_Task input:_
--

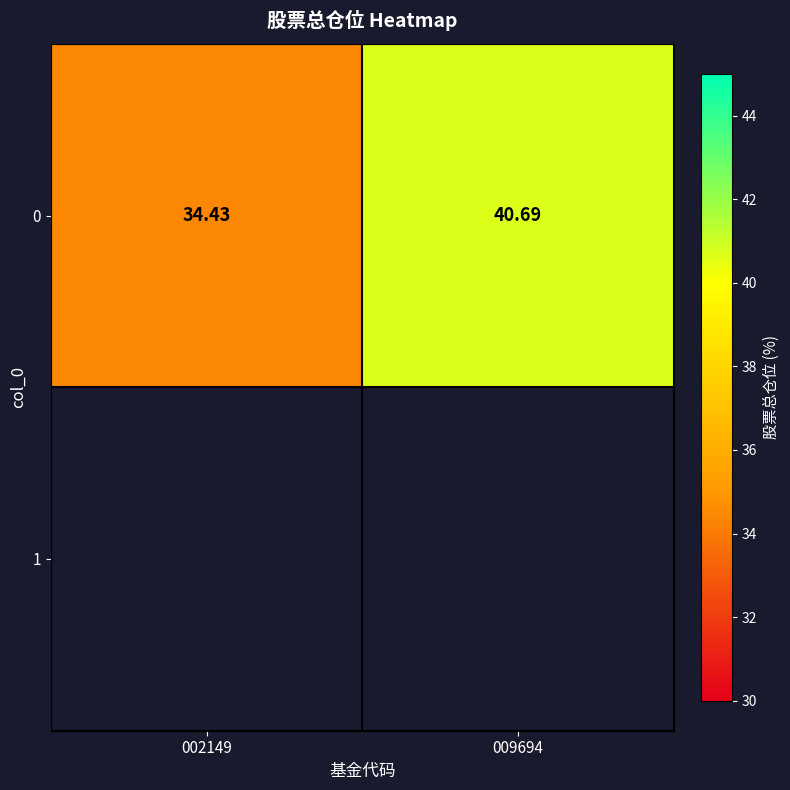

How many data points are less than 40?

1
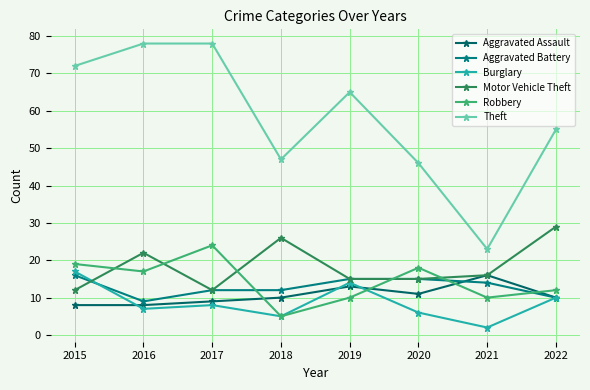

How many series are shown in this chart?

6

--

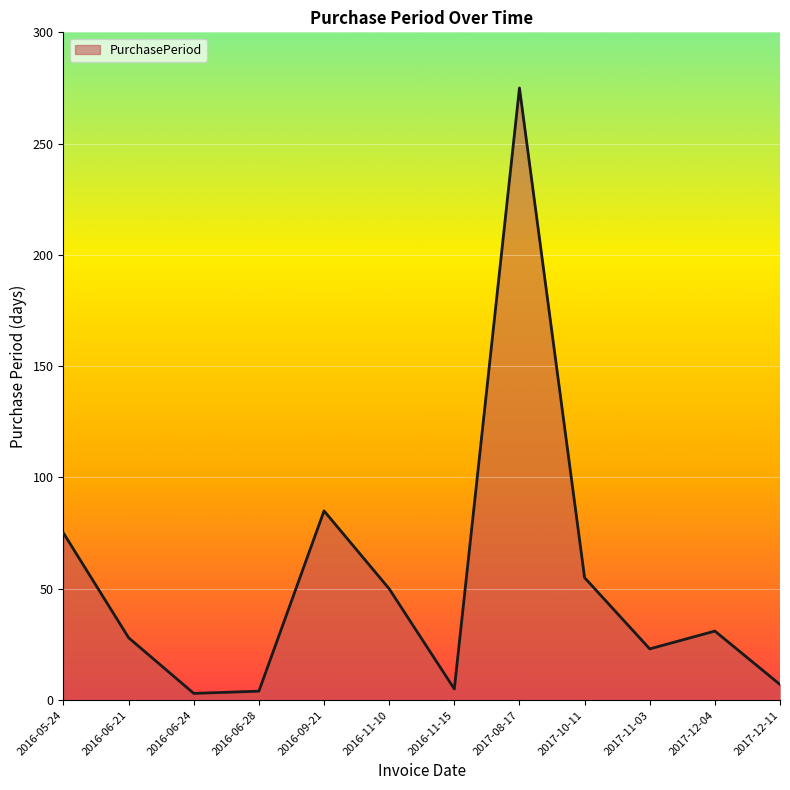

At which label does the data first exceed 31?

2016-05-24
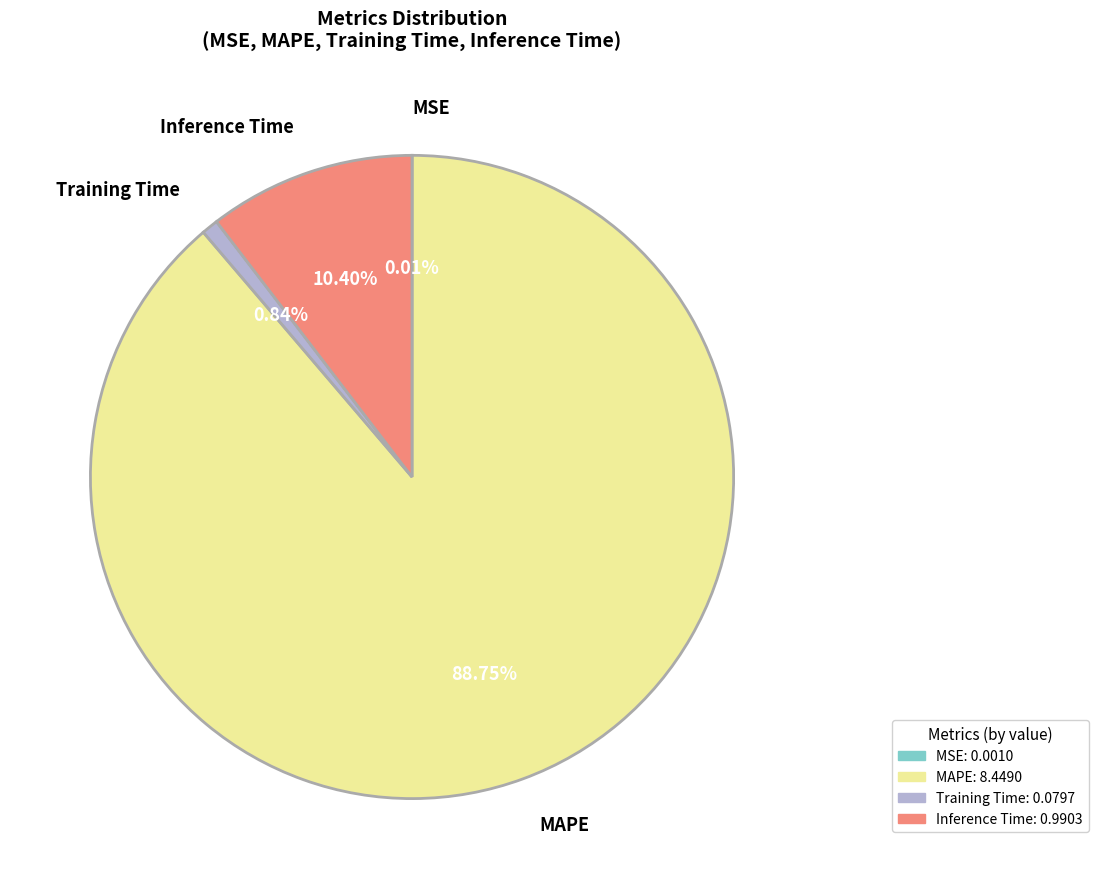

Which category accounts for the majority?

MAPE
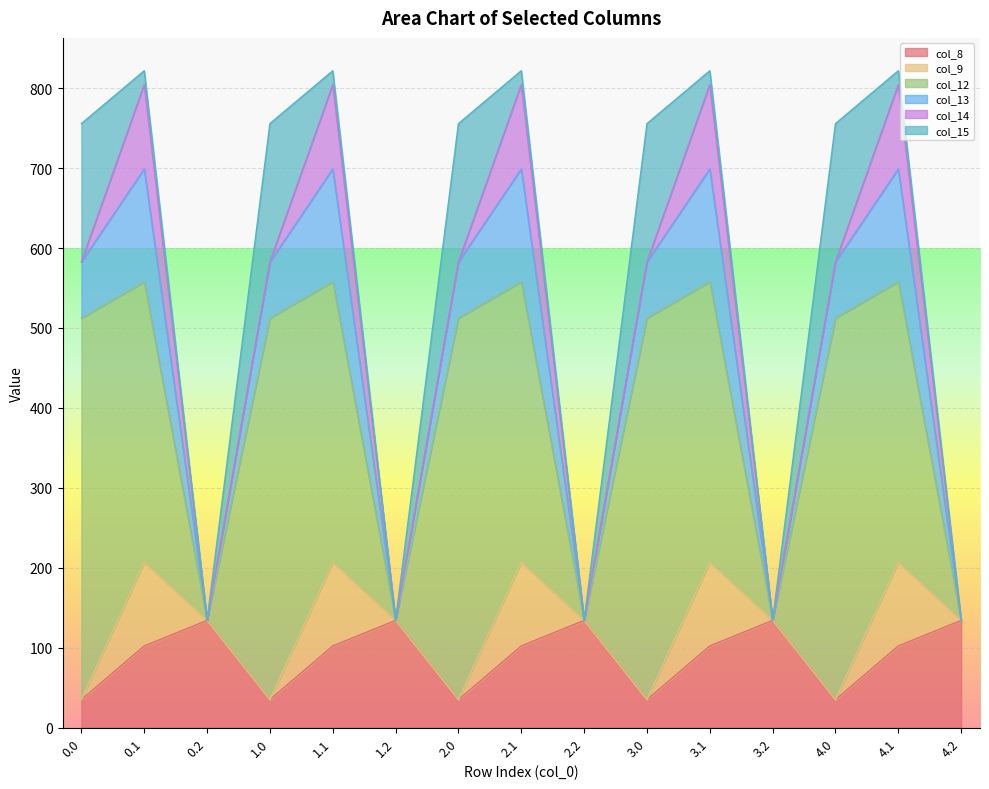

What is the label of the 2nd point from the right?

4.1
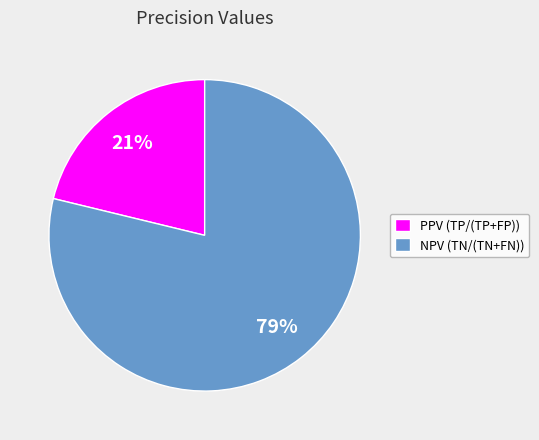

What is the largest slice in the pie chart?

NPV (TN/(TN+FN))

--

_Try it:_
Copy every line of the records above that contains the word "label". Case counts.

_Output of the task:_
At which label does the data first exceed 31?
What is the label of the 2nd point from the right?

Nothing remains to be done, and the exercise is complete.